Most areas in the wider Auckland market reported slowdowns in property growth rates: Manukau 11.7% (down from 12.4%) and Waitakere 7.8% (down from 8.6%). Papakura’s property values dropped from 13.1% to 11.2%, while Franklin’s growth rate declined from 16.9% to 14%. “Papakura and Franklin have shown the biggest easing in recent months, and are now pulling more into line with their neighbours, perhaps reflecting their later upward start and lower overall value levels at that time” said Glenda Whitehead of QV Valuations
“Those active in the market are now generally faced with the same dilemmas, higher interest rates than in the recent short term, a static rental market in the suburbs and soft inner city rental market, and general affordability factors. These sobering thoughts, together with a long bleak winter, have definitely put the dampers on the wider Auckland market over recent months. However, people remain optimistic about the long term returns available from the residential property market, but are making cautious decisions about the short term” said Glenda Whitehead of QV Valuations.
Hamilton:
Hamilton residential property grew in value by 16.2% over the 12 months to August 2006, down slightly from 17.5% reported to July.
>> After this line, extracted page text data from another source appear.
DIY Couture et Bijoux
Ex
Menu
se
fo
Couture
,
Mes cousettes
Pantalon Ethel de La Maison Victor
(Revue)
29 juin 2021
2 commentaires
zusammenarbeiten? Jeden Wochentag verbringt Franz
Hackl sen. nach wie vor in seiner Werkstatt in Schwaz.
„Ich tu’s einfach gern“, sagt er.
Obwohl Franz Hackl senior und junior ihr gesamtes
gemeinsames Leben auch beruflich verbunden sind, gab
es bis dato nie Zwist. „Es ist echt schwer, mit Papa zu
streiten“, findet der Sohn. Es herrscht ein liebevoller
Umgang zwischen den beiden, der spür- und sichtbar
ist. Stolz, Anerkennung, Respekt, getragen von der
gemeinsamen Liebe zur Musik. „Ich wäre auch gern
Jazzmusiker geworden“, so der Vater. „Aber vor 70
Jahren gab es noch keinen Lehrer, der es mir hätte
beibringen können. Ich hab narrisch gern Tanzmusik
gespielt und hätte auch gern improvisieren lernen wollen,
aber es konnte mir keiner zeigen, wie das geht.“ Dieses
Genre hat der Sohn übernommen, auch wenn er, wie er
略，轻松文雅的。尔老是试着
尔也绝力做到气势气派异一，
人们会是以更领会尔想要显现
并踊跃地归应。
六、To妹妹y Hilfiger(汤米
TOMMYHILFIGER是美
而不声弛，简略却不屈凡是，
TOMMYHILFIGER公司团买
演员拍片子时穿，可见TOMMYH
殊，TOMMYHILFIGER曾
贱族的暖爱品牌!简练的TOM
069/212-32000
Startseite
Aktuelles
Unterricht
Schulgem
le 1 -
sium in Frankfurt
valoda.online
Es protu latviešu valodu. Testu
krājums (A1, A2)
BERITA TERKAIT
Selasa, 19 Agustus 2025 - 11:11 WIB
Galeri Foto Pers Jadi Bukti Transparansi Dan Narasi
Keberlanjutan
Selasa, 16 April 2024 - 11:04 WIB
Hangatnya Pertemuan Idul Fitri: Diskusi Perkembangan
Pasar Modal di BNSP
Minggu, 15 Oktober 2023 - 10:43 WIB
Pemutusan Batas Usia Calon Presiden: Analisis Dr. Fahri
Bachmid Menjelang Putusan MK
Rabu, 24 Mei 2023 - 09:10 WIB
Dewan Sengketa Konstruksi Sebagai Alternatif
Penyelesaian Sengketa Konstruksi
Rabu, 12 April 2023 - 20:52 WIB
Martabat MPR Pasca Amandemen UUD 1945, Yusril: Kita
“The easing in the market is most likely a combination of seasonal and prevailing economic conditions. Sales volume and activity are expected to increase as we enter spring, as is normally the case” said Richard Allen of QV Valuations.
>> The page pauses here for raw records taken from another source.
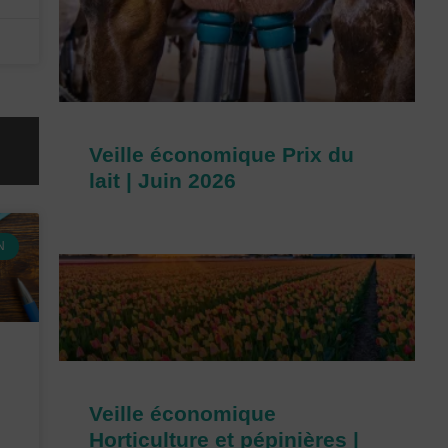
Veille économique Prix du
lait | Juin 2026
N
Veille économique
Horticulture et pépinières |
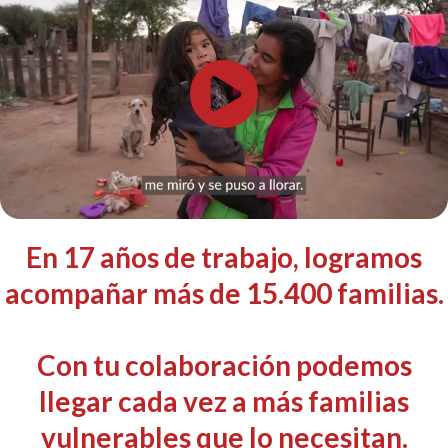
En 17 años de trabajo, logramos
acompañar más de 15.400 familias.
Con tu colaboración podemos
llegar cada vez a más familias
vulnerables que lo necesitan.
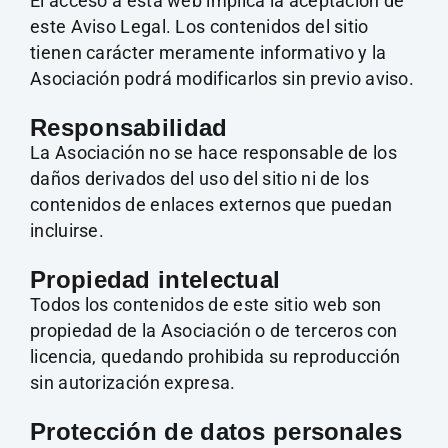
El acceso a esta web implica la aceptación de
este Aviso Legal. Los contenidos del sitio
tienen carácter meramente informativo y la
Asociación podrá modificarlos sin previo aviso.
Responsabilidad
La Asociación no se hace responsable de los
daños derivados del uso del sitio ni de los
contenidos de enlaces externos que puedan
incluirse.
Propiedad intelectual
Todos los contenidos de este sitio web son
propiedad de la Asociación o de terceros con
licencia, quedando prohibida su reproducción
sin autorización expresa.
Protección de datos personales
“The average sales price for Hamilton City continued to hover around the $315,000 mark” said Mr Allen.
“Most parts of the city continued to show a slowdown in growth as has been the trend over the last few months, the exception was South East Hamilton which exhibited some resilience and remained stable with annual growth of 16.8%” .
Wellington:
Wellington City’s property values grew by 9.5% over the past year, down slightly from 9.9% reported in the period ending July. The average sale price in Wellington City was $440,455.
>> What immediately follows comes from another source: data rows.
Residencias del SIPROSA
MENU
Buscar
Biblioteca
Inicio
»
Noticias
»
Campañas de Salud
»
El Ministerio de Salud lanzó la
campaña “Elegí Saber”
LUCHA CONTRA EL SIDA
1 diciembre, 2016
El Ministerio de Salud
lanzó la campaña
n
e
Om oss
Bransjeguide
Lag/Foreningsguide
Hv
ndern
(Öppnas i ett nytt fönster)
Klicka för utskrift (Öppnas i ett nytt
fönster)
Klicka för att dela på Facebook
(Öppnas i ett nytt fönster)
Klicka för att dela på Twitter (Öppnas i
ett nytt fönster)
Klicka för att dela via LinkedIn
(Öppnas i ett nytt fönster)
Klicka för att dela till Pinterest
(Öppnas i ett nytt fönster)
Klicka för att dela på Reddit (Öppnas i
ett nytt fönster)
“The Wellington market has eased back to more normal levels. Partly this is due to winter conditions, but there are signs of more buyer discretion and properties taking longer to sell for unusual or unique properties, or where the seller has price expectations that may be too high” said Max Meyers of QV Valuations.
Christchurch:
In Christchurch, property values increased by 9.4% for the year to August 2006, down from the 10.4% growth in July. The city’s average sale price was $329,534. “This gradual decline in year on year growth has now been occurring for the past seven months and ties in with a steadying of the average price achieved for properties” said Mark Dow of QV Valuations.
QV's statistics show a good volume of sales above $400,000 in Christchurch. “There were also seven sales of properties in excess of two million dollars, which is high for the Christchurch market” Mark Dow of QV Valuations remarked.
Commenting on the sale volume trend in Christchurch, Mr Dow said “the trend of declining sales volumes continues for the year on year comparisons, but this appears to be flattening in recent months”.
Dunedin:
Dunedin residential property values have grown 6.2% (calculated over the three months ending August 2006 in comparison to the same period last year), up slightly from the 5.8% increase reported for the period ending July 2006. The average sale price in Dunedin was $246,605.
“The latest figures for Dunedin City continue the trend of the last few months showing a gradual easing in the residential market. Despite the increasing interest rates and inflationary pressures on the family budget, the QV Residential Price Movement Report is still showing positive growth. There is still an expectation that we will have a period of little or possibly even no growth once higher interest rates impact on those coming off two year fixed rates later this year and early next year” said David Paterson of QV Valuations.